In The Reflecting Pool, a man emerges from the forest and stands before a pool of water. He leaps up and time suddenly stops. In Ancient of Days, time becomes fluid to describe a world where destruction, runs in reverse, becomes creation
Gordon Monahan, Speaker Swinging, 1994. Image: medienkunstnetz.de
5. GONE INDIAN
Streets throughout the Financial District
Stationed intermittently at the Royal Bank Plaza, 200 Bay Street
Belmore, whose work seeks to give First Nations Canadians a voice, presents an artistically rezzed-up pickup truck that drives slowly around downtown. Decked out in “traditional” pow-wow regalia, the truck features ongoing drumming and vocals, and a dancer that erupts into action at unsuspecting moments. Over the course of the night, the rhythms and intonations of First Nations culture reverberate against office buildings and re-territorialize the financial district. Not to be missed.
6. MONOPOLY WITH REAL MONEY
TMX Broadcast Centre Gallery,
The Exchange Tower
130 King Street West (Viewing area outside venue)
This timely re-staging of the iconic Canadian artist’s 1973 event draws an eerie connection between the 1970s era-defining recession and today’s market meltdown. Monopoly was patented during the Great Depression, and gains new relevance with every boom-and-bust cycle. Gather round as Toronto celebrities – including developers, apparently – play the iconic real estate board game throughout the night.
7. 10 SCENTS
Union Station – Exterior
Corner of Bay Street and Front Street (lower level)
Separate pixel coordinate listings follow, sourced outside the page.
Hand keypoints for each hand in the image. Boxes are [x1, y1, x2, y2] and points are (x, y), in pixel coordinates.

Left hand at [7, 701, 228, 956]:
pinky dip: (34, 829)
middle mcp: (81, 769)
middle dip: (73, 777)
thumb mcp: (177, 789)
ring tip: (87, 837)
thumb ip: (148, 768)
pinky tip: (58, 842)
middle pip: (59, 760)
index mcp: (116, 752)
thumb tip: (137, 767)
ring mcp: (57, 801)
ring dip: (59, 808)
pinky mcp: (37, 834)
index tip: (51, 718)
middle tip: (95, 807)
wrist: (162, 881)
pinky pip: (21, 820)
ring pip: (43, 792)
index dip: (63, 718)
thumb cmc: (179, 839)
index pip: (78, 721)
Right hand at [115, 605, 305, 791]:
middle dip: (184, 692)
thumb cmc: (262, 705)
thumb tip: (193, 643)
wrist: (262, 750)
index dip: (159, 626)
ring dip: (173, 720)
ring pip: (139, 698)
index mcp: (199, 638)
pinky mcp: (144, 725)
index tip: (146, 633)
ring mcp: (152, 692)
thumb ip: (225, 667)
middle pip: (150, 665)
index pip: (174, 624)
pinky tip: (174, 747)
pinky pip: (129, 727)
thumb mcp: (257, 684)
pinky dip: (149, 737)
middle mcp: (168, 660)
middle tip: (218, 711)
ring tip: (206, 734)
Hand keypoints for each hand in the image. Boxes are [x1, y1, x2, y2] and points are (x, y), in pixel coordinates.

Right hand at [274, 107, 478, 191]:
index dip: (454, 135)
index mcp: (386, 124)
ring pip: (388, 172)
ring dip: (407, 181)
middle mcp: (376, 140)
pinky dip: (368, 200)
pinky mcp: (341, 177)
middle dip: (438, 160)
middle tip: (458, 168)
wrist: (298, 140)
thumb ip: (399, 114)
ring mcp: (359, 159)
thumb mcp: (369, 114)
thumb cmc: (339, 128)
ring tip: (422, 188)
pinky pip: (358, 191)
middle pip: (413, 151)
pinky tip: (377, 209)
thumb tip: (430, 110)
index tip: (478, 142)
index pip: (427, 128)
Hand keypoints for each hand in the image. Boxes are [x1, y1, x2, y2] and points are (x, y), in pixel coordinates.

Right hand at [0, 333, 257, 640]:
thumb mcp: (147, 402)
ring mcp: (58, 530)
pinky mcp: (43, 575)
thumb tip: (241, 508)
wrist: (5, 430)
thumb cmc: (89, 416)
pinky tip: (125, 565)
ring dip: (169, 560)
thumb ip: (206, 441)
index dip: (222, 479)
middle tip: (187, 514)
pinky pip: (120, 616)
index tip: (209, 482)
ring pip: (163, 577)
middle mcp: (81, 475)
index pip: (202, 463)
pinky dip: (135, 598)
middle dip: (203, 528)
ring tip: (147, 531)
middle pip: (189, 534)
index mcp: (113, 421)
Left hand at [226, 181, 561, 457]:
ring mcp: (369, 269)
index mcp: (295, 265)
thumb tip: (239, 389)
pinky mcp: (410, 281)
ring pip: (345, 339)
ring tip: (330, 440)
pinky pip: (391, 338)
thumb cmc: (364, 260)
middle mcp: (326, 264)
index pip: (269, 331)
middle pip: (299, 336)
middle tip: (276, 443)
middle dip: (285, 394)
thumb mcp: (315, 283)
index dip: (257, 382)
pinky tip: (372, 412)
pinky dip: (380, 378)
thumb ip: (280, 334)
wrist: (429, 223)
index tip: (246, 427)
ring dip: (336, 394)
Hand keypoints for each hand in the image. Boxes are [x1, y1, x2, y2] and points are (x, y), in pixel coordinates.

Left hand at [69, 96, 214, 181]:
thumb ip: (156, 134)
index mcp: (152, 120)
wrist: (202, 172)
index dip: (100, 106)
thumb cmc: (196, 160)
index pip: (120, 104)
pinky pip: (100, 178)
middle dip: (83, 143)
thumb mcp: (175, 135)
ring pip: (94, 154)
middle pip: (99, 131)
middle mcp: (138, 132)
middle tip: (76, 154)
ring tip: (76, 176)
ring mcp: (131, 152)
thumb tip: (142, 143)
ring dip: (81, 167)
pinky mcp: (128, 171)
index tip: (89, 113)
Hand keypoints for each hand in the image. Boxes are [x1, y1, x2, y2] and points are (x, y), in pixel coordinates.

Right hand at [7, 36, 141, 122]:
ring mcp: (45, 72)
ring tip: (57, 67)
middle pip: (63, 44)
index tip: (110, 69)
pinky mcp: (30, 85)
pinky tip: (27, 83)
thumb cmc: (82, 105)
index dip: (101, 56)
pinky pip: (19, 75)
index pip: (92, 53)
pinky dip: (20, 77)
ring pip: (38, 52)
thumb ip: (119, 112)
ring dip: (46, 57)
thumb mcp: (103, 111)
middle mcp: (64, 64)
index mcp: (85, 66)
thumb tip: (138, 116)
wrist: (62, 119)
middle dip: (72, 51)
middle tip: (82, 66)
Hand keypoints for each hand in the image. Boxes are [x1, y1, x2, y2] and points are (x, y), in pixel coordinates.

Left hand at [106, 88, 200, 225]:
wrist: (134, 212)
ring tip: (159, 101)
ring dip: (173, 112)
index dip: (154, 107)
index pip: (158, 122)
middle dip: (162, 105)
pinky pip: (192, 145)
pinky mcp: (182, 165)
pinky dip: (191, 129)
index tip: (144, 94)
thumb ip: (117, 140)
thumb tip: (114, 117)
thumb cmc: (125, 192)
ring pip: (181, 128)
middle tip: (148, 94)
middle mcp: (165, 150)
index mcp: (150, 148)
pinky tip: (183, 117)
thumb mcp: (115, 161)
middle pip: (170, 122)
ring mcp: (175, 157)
Public toilets are filled with unlikely materials and scents, their aromas conjuring up landscapes, characters and events from Lewis Carroll’s classic fantasy and logic-twister Alice’s Adventures in Wonderland. Rather than journeying down a rabbit-hole, visitors engage in their own adventures by just opening the door. Visual, textual, and olfactory clues may coalesce – or not – posing evocative sensory conundrums to ponder and explore.
The internationally-renowned artist will create a mysterious piece for Nuit Blanche. No one knows what it will be…
But we can say that Sierra is known for offering prostitutes and poor workers token amounts of money in exchange for tattooing straight black lines down their backs. A few years ago, he filled a German synagogue with car exhaust, transforming it into a gas chamber to protest society’s desensitization to the Holocaust.
So it should be intense.
Rebecca Belmore, Gone Indian. Image: cbc.ca
9. BICITYCLE (BIKE CITY)
Lamport Stadium Parking Lot, west side
Liberty Street, at Fraser Avenue
BICITYCLE (Bike-city) is a project about mobile life. In Japan, the houses of the homeless are easy to dismantle and remake because people are forced to move their houses. They separate the infrastructures: water, gas, toilet, and electricity. The houses are made from the scraps of the city. For Nuit Blanche, the artist will create 11 mobile housing units, each attached to a bicycle. The audience can interact and relocate the works within the area.
10. SURROUNDED IN TEARS
Liberty Market Building – Atrium Corridor
171 East Liberty Street (East Entrance)
In collaboration with composer Michael Nyman and designer Jasper Morrison, Maciá has created a sound installation compiled of one hundred individual cries, compiled from various types of weeping. blubbering, bawling, wailing etc…
Kyohei Sakaguchi, zero-yen house. Image: inhabitat.com
Other notable pieces:
D.A. Therrien’s Beautiful Light: Four Letter Word Machine will shine four-letter words from giant light sculptures suspended at City Hall.
Jeff Koon’s 53-foot-tall silver helium balloon sculpture, “Rabbit” from New York’s Macy’s Thanksgiving Day Parade will be on view at the Eaton Centre.